The government can de-recognise the university only by a proposal supported by three-fourth majority of both the Houses of the state legislature after an approval from the UGC.
The Mulayam Singh government had tabled a Bill in 2004 to set up the university in Rampur under government sector. But Governor TV Rajeswar had sent it for Presidential Reference. The President wrote that instead of making arrangements for a life-time pro-chancellor, the government should appoint a person for five years and make the policy more transparent.
Azam Khan later initiated fresh moves to set up the university in the private sector, for which he got the governor's green signal.
In 2005, the university was set up under private sector. Therefore, the state government sought the House's approval to withdraw the earlier Bill to set up the university under government sector.

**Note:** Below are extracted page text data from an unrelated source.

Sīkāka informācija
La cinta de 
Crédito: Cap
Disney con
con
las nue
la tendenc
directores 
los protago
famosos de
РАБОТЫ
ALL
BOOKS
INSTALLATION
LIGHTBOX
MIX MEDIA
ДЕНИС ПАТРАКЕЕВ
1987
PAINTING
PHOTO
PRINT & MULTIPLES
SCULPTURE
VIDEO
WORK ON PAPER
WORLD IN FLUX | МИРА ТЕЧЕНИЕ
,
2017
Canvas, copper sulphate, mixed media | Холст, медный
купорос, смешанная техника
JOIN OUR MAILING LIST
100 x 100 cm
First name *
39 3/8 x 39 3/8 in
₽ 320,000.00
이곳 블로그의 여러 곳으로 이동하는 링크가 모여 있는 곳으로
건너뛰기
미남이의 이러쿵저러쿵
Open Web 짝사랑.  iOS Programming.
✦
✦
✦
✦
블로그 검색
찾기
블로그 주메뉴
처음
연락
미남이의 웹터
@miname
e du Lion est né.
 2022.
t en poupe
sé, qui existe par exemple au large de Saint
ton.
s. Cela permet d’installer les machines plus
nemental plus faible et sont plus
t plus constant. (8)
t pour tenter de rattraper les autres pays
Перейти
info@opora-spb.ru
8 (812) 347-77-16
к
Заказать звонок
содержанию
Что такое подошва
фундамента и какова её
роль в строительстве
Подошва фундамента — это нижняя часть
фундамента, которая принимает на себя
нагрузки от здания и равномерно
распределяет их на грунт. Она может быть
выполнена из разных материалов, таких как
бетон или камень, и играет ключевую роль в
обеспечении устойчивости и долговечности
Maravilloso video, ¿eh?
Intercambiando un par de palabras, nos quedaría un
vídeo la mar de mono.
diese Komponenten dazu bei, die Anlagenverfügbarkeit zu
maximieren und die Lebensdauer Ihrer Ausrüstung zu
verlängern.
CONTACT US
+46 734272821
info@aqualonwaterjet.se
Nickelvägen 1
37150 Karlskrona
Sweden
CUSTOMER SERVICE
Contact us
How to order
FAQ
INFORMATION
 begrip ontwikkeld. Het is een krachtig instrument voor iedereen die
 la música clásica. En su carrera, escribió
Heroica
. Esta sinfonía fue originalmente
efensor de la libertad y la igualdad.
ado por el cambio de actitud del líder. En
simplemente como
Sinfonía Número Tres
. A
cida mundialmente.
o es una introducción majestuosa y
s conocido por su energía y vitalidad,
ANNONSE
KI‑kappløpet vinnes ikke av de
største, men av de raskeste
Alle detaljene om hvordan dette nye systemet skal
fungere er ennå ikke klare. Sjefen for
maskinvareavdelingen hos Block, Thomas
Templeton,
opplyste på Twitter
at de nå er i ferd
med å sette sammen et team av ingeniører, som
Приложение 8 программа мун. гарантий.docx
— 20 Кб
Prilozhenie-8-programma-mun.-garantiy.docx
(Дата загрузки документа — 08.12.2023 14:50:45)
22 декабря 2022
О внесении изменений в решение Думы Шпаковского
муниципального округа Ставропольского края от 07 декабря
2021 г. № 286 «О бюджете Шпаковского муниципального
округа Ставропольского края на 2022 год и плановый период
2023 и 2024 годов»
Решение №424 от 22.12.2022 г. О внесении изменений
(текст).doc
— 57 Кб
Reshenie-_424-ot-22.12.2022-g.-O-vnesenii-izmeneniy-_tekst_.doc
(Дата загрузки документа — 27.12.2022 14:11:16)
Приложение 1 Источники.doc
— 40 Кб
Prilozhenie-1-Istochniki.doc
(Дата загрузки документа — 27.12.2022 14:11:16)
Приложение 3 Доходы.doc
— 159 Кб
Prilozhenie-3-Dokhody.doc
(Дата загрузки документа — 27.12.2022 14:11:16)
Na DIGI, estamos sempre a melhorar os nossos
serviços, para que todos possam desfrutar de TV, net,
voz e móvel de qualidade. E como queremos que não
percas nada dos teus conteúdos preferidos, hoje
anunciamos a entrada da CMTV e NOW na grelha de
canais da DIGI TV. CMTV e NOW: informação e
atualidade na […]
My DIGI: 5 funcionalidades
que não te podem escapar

Coming just four days before the term of the House expires; it was the timing of the Bill that made history. The last time such a thing happened was in 1957 when the House had met to seek a vote of account on an interim budget for the state just three days before the expiry of the term of the second Assembly.
The BJP protested against the new bill, terming it as 'illegal'. BJP Chief Whip Lakshmi Kant Bajpai said the tabling of the Bill should have been left to the next Assembly. "With elections over and counting due on May 11, what is the point in tabling a Bill at this moment,'' he asked.